─── RECORD SET

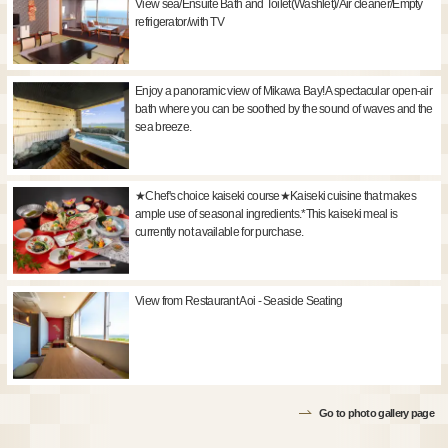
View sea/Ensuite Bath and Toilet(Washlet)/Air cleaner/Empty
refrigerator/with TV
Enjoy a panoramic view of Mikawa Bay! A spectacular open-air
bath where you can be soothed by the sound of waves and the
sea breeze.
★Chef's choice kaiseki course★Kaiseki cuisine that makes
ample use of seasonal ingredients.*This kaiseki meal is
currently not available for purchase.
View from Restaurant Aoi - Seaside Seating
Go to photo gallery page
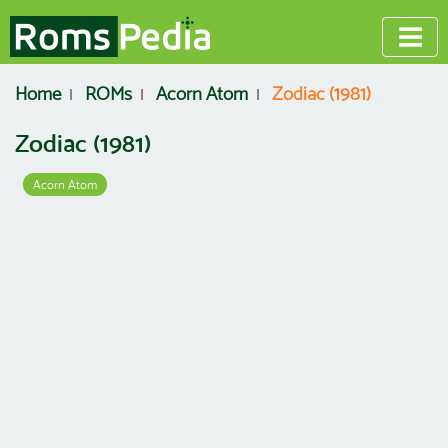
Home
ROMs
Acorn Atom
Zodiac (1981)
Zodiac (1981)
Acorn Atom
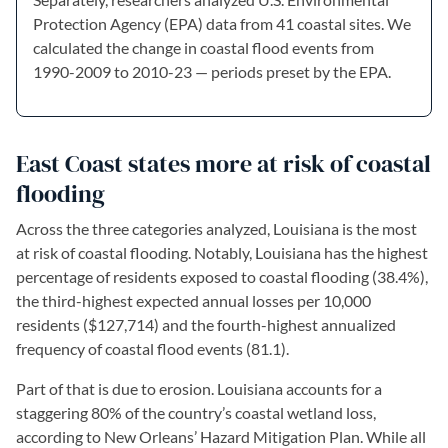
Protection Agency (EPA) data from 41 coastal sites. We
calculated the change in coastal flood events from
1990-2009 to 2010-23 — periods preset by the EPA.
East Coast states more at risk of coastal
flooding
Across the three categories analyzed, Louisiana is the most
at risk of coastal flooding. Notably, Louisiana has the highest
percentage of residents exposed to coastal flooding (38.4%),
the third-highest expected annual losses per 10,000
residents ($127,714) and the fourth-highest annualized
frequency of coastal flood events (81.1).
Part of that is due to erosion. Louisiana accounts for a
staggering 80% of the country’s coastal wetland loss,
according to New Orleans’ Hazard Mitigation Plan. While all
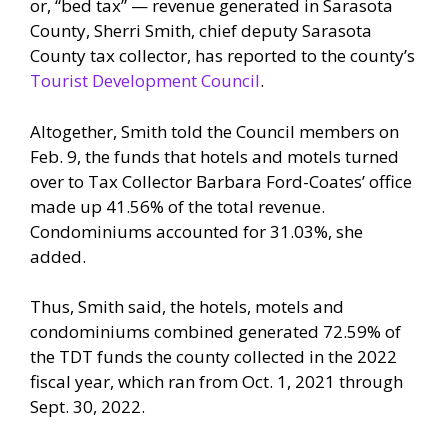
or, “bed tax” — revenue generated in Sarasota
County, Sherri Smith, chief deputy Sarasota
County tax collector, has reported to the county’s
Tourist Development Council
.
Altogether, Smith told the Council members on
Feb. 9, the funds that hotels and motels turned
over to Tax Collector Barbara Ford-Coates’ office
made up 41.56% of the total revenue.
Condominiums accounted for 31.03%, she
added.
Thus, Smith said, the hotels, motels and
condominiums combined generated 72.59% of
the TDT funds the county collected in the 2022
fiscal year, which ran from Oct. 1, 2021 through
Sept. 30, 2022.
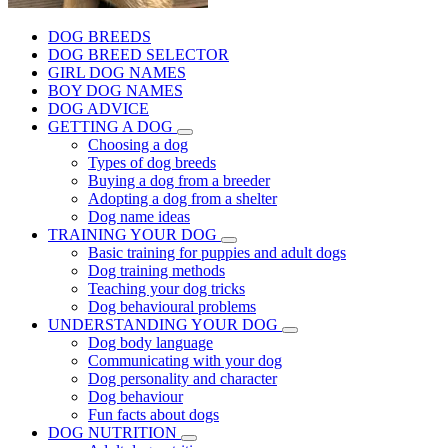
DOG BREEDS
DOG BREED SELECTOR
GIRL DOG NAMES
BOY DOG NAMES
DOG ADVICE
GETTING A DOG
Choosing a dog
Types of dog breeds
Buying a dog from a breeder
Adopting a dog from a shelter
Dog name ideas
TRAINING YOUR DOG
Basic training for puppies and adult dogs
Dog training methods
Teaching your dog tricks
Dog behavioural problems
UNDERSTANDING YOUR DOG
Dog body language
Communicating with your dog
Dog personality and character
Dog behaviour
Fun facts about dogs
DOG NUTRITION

──────
─── RECORD SET

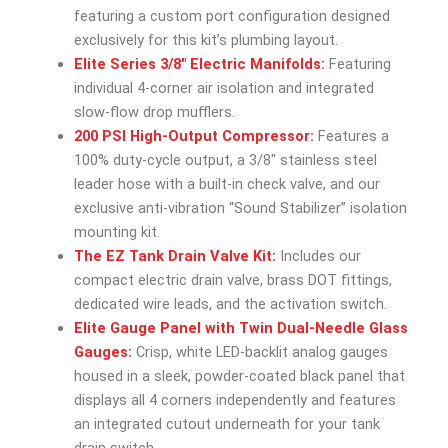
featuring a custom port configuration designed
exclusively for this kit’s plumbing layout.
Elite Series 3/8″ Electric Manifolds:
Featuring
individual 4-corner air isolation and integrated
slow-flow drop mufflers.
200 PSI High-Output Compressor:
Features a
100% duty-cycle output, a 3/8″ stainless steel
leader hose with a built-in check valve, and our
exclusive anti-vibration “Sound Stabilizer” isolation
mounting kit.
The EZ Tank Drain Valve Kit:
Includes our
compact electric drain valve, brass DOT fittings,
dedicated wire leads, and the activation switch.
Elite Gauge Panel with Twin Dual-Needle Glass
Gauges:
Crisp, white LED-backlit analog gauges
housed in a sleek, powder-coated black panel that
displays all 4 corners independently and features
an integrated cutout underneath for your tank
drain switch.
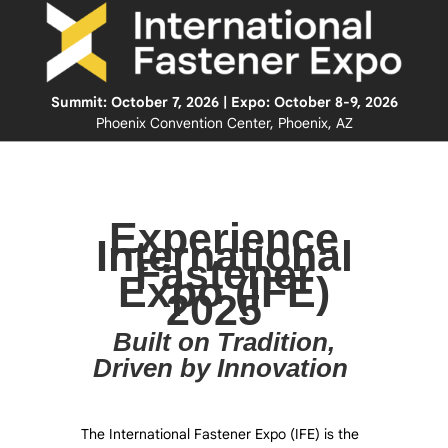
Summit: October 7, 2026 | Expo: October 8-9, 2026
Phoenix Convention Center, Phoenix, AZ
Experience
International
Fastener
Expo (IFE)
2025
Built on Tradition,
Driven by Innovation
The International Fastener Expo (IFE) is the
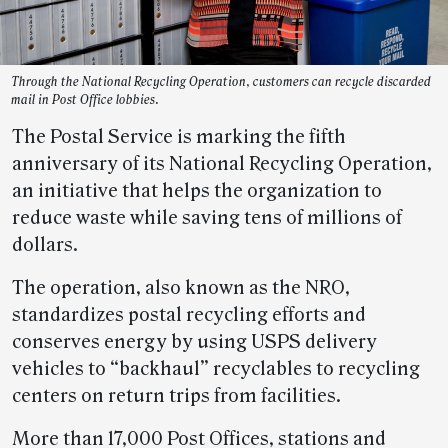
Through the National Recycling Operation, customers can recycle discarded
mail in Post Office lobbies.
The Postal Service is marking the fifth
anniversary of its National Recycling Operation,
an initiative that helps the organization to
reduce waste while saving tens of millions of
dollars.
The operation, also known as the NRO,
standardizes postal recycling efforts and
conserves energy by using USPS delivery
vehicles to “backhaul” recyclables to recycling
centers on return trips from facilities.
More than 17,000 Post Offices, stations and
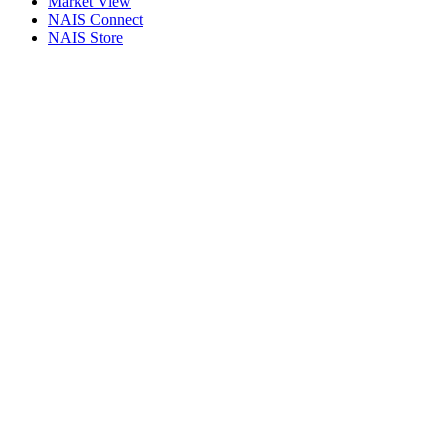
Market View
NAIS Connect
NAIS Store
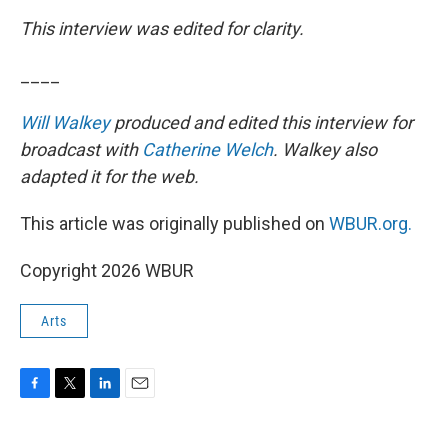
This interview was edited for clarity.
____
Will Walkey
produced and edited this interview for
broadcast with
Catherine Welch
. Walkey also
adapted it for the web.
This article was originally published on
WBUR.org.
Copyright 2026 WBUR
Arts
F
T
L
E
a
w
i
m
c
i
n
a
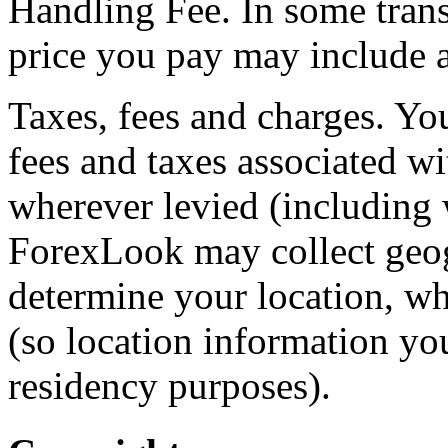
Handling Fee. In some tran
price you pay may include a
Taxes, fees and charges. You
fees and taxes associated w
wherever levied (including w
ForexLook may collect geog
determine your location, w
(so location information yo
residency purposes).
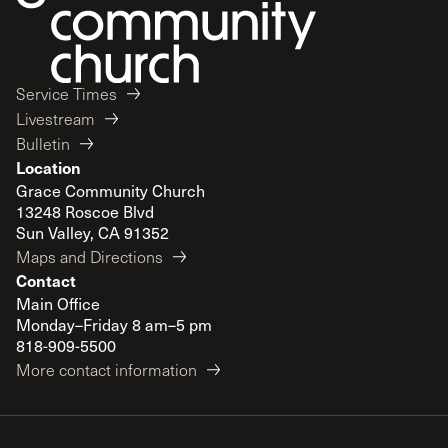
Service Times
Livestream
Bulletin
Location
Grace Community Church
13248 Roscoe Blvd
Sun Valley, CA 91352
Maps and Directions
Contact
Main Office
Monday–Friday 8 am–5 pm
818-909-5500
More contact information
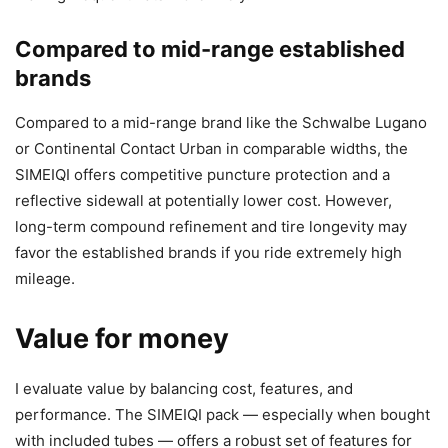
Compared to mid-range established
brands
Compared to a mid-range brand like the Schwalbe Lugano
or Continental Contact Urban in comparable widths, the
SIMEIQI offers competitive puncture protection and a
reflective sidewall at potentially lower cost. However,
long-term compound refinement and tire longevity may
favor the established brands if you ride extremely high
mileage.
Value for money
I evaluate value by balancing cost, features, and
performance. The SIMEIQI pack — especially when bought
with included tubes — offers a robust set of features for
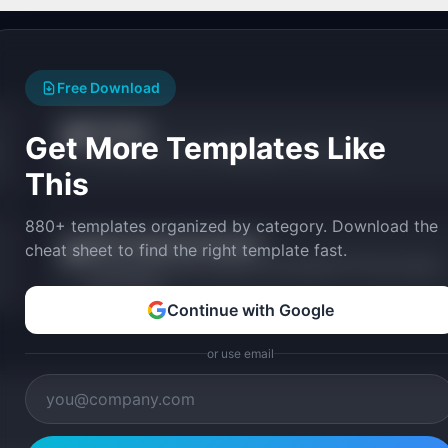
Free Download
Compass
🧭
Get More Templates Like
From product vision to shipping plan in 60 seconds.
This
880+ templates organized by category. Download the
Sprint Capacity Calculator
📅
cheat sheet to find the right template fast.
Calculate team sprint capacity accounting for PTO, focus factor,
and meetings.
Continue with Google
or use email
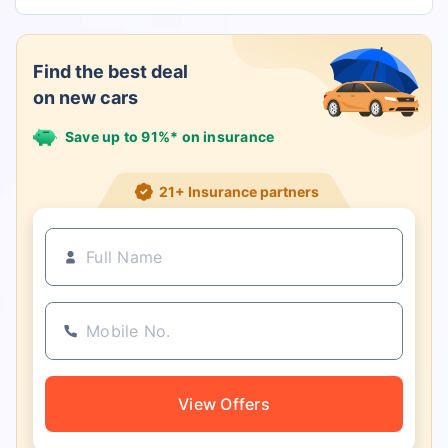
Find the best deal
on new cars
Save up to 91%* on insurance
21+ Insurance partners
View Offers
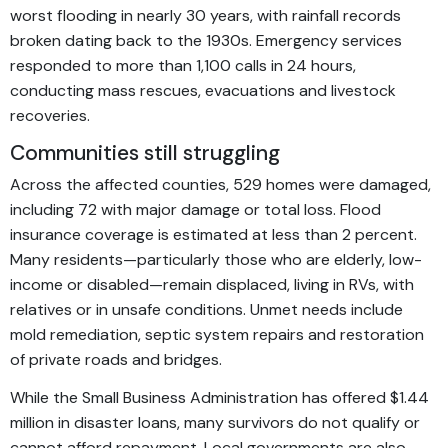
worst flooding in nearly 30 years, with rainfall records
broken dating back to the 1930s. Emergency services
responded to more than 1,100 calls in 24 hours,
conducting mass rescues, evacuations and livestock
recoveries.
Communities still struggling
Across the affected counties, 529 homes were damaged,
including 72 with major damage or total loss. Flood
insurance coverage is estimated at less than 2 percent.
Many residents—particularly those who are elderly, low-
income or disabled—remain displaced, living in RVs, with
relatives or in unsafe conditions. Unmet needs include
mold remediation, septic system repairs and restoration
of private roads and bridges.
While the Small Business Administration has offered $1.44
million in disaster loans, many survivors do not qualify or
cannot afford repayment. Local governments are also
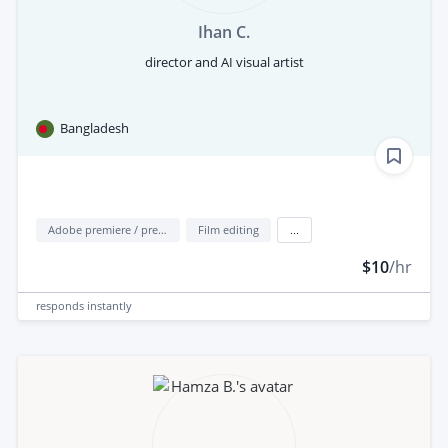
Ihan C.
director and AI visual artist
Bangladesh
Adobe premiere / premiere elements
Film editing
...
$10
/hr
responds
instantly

──────

▶ WORK TO COMPLETE:
Would you copy the lines above exactly, starting with the one that has "Will Walkey" and ending with the one that has "Compared to mid-range established", both included, without the pictures?

▶ WRITTEN SOLUTION:
Will Walkey
produced and edited this interview for
broadcast with
Catherine Welch
. Walkey also
adapted it for the web.
This article was originally published on
WBUR.org.
Copyright 2026 WBUR
Arts
F
T
L
E
a
w
i
m
c
i
n
a
Handling Fee. In some tran
price you pay may include a
Taxes, fees and charges. You
fees and taxes associated w
wherever levied (including w
ForexLook may collect geog
determine your location, w
(so location information yo
residency purposes).
Service Times
Livestream
Bulletin
Location
Grace Community Church
13248 Roscoe Blvd
Sun Valley, CA 91352
Maps and Directions
Contact
Main Office
Monday–Friday 8 am–5 pm
818-909-5500
More contact information
Compared to mid-range established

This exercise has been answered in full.